Textauszug:
----

Gegrillte Enten nach Kanton-Art im Grillhaus Hong Kong: Mutter Lee Pei Zhen, Vater Lee King Tai, Sohn Lee Chi Wing (v. re.).
Foto: Gerhard Wasserbauer

Wenn Lee Chi Wing, Sohn und Juniorchef des Hauses im Hong Kong Grill Telefondienst hat, nimmt er sich gern Zeit, den Kunden die Besonderheiten der Speisekarte zu erklären. Nur auf Nachfrage – man will sich ja nicht aufdrängen –, dann aber in makellosem Gymnasiasten-Wienerisch. Wenn es Fragen zu "Ente nach Kanton-Art" gibt, weiß er schon im Vorhinein, wo die Reise hingeht: "Natürlich sage ich da dazu, dass die im Ganzen gegrillt und samt Knochen in mundgerechte Stücke gehackt wird." Meist muss er den Satz gar nicht fertigsprechen: "Sobald die das Wort Knochen hören, wird stattdessen die ausgelöste, knusprige Entenbrust bestellt."

Knochenlose Hybridente

Dass die liebe Kundschaft sich damit eine der seltenen Chancen vergibt, ein mythisches Gericht der nicht zufällig gerühmten südchinesischen Kanton-Küche in Wien zu essen: geschenkt. Die stattdessen bestellte knusprige Entenbrust mag alles andere als chinesisch sein, sie erfüllt halt Erwartungshaltungen, die über Jahrzehnte in austrochinesischen Restaurants angefüttert worden sind. Für Familie Lee macht die knochenlose Hybridente zumindest eines: weniger Arbeit. Nicht, dass dies gewünscht wäre: Die sprichwörtliche Arbeitsethik und das Bewusstsein um den kulturellen Wert der eigenen Küche halten derlei niedere Instinkte hintan.

Wobei: Unsere Gesetze lassen ganz echte Kanton-Enten, die bei Raumtemperatur tagelang zum Trocknen aufgehängt werden, wie man das aus Restaurant-Auslagen in Macau, London, Sydney oder dem 20. Arrondissement von Paris kennt, gar nicht zu. Ergo müssen auch Chi Wings Eltern Kompromisse machen.

Lee King Tai und seine Frau Lee Pei Zhen sind in den 1990er-Jahren nach Wien gekommen. Ihr nach der Heimat benanntes Hong Kong Grillhaus am oberen Ende der Köstlergasse betreiben sie als klassischen "Mom & Pop Shop". Arbeit und Familie verschmelzen in solchen Situationen oft zu einer Einheit. Auch hier ist der Sohn zu einem Teil des Unternehmens herangewachsen.

Du bist süß!

----

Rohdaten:

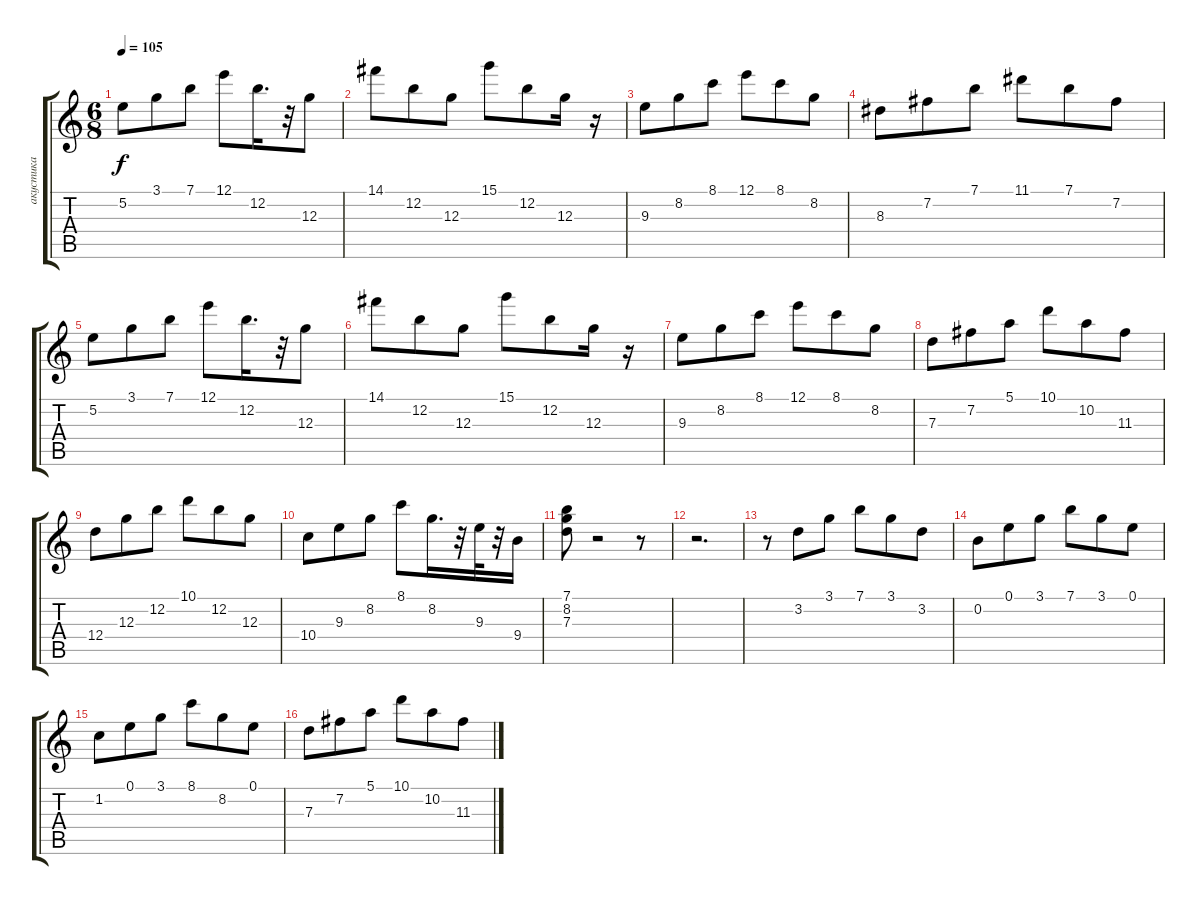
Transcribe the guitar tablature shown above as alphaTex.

\track ("акустика" "акустика") {instrument electricbassfinger}
\staff {score tabs}
\tuning (E4 B3 G3 D3 A2 E2) {hide}
\ts (6 8)
\tempo 105
\clef g2
\ks c
5.2.8{dy f} 3.1.8 7.1.8 12.1.8 12.2.16{d} r.32 12.3.8 |
14.1.8 12.2.8 12.3.8 15.1.8 12.2.8 12.3.16 r.16 |
9.3.8 8.2.8 8.1.8 12.1.8 8.1.8 8.2.8 |
8.3.8 7.2.8 7.1.8 11.1.8 7.1.8 7.2.8 |
5.2.8 3.1.8 7.1.8 12.1.8 12.2.16{d} r.32 12.3.8 |
14.1.8 12.2.8 12.3.8 15.1.8 12.2.8 12.3.16 r.16 |
9.3.8 8.2.8 8.1.8 12.1.8 8.1.8 8.2.8 |
7.3.8 7.2.8 5.1.8 10.1.8 10.2.8 11.3.8 |
12.4.8 12.3.8 12.2.8 10.1.8 12.2.8 12.3.8 |
10.4.8 9.3.8 8.2.8 8.1.8 8.2.16{d} r.32 9.3.32 r.32 9.4.16 |
(7.1 8.2 7.3).8 r.2 r.8 |
r.2{d} |
r.8 3.2.8 3.1.8 7.1.8 3.1.8 3.2.8 |
0.2.8 0.1.8 3.1.8 7.1.8 3.1.8 0.1.8 |
1.2.8 0.1.8 3.1.8 8.1.8 8.2.8 0.1.8 |
7.3.8 7.2.8 5.1.8 10.1.8 10.2.8 11.3.8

----

Aufgabe: Kannst du den Abschnitt aus dem Text über das Hong Kong Grillhaus wortgetreu abschreiben, beginnend bei den Worten „Dass die liebe“ und endend nach „niedere Instinkte hintan.“?

Lösung:
Dass die liebe Kundschaft sich damit eine der seltenen Chancen vergibt, ein mythisches Gericht der nicht zufällig gerühmten südchinesischen Kanton-Küche in Wien zu essen: geschenkt. Die stattdessen bestellte knusprige Entenbrust mag alles andere als chinesisch sein, sie erfüllt halt Erwartungshaltungen, die über Jahrzehnte in austrochinesischen Restaurants angefüttert worden sind. Für Familie Lee macht die knochenlose Hybridente zumindest eines: weniger Arbeit. Nicht, dass dies gewünscht wäre: Die sprichwörtliche Arbeitsethik und das Bewusstsein um den kulturellen Wert der eigenen Küche halten derlei niedere Instinkte hintan.